Engineering-driven Compliance

Instead of compliance-driven engineering, I believe that organizations wanting to prioritize security (not compliance) should just do the right things and then use audits to show off their work. I call this “engineering-driven compliance”. Management should dedicate resources to performing security engineering throughout the software development lifecycle and embed security champions within engineering teams to develop a mature security program.

Securing a modern SaaS is a full time job and security-focused engineers have a wide range of areas they can tackle. If compliance is required (often it is), we should realize that audits are boring and do not generate security value, so audit-related processes should be automated as much as possible. Further, organizations should employ dedicated compliance staff to take on as much of the work as possible and minimize the burden on engineering teams. One of my favorite posts on aligning security and compliance while minimizing wasted effort is The SOC2 Starting Seven.

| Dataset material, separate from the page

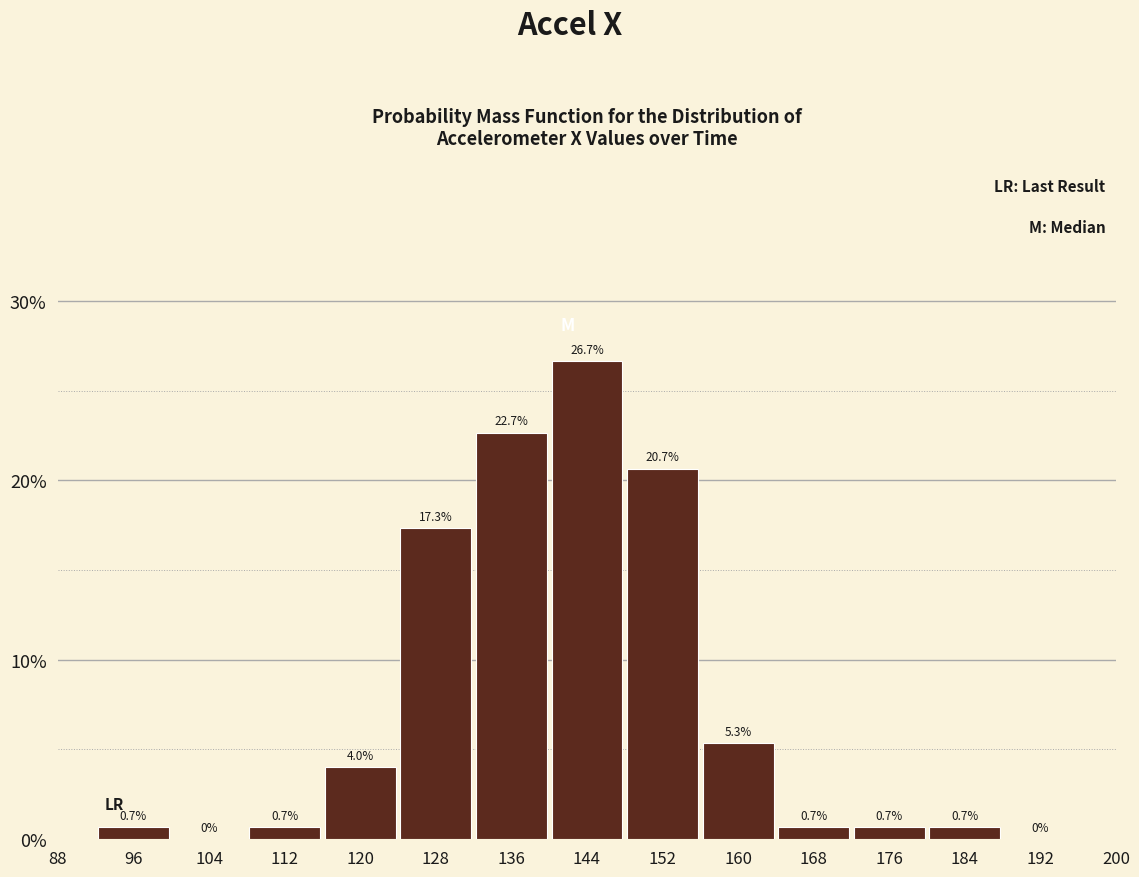

How tall is the bar that spans 156 to 164 on the x-axis?

5.3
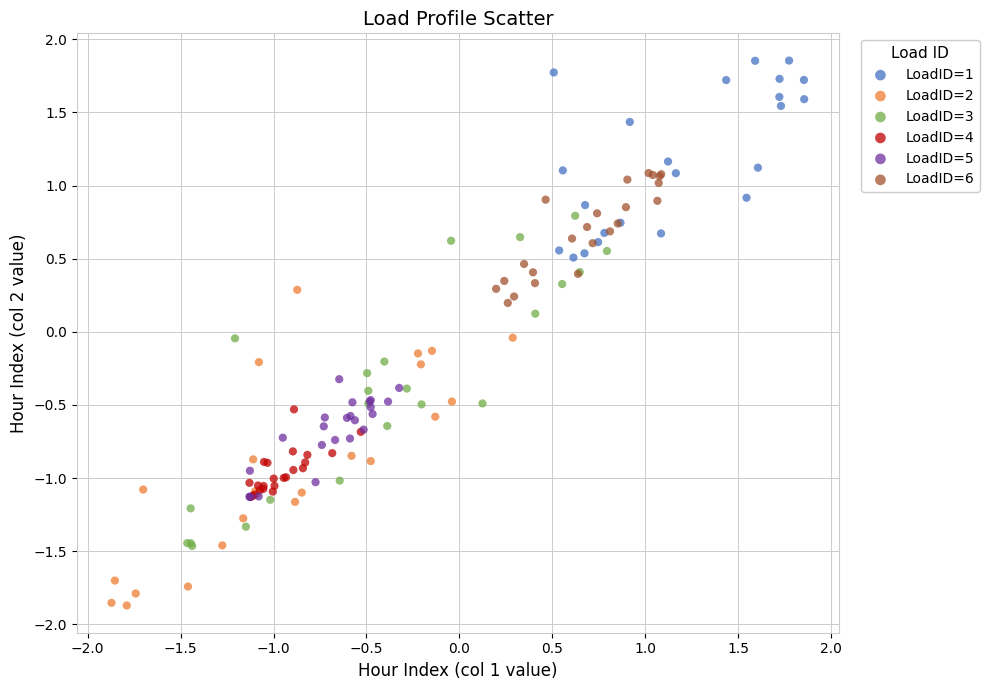

Which series contains the lowest Y value?

LoadID=2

I realize this section is light on details, but organizations should just let people who care about security do their job and let compliance follow, while minimizing the time it takes away from security engineering. To minimize compliance friction, organizations should employ security engineers to establish best practices and standardized security services that can be reused by multiple teams throughout the organization. Compliance and security teams should work with engineering teams early in the product’s development to build in the best practices that auditors will look for.


Information security is an important part of a product. Engineering teams should consider security throughout the product’s lifecycle, not add it as an afterthought. While compliance may be necessary, I believe all compliance work should be approached with the mindset that time spent on compliance is time not spent protecting systems. An engineering team leveraging standardized security services and patterns should have to do relatively less dedicated compliance work, when compared to a team attempting to wrap compliance around security and process debt, allowing them to maintain feature velocity while working on actually improving security.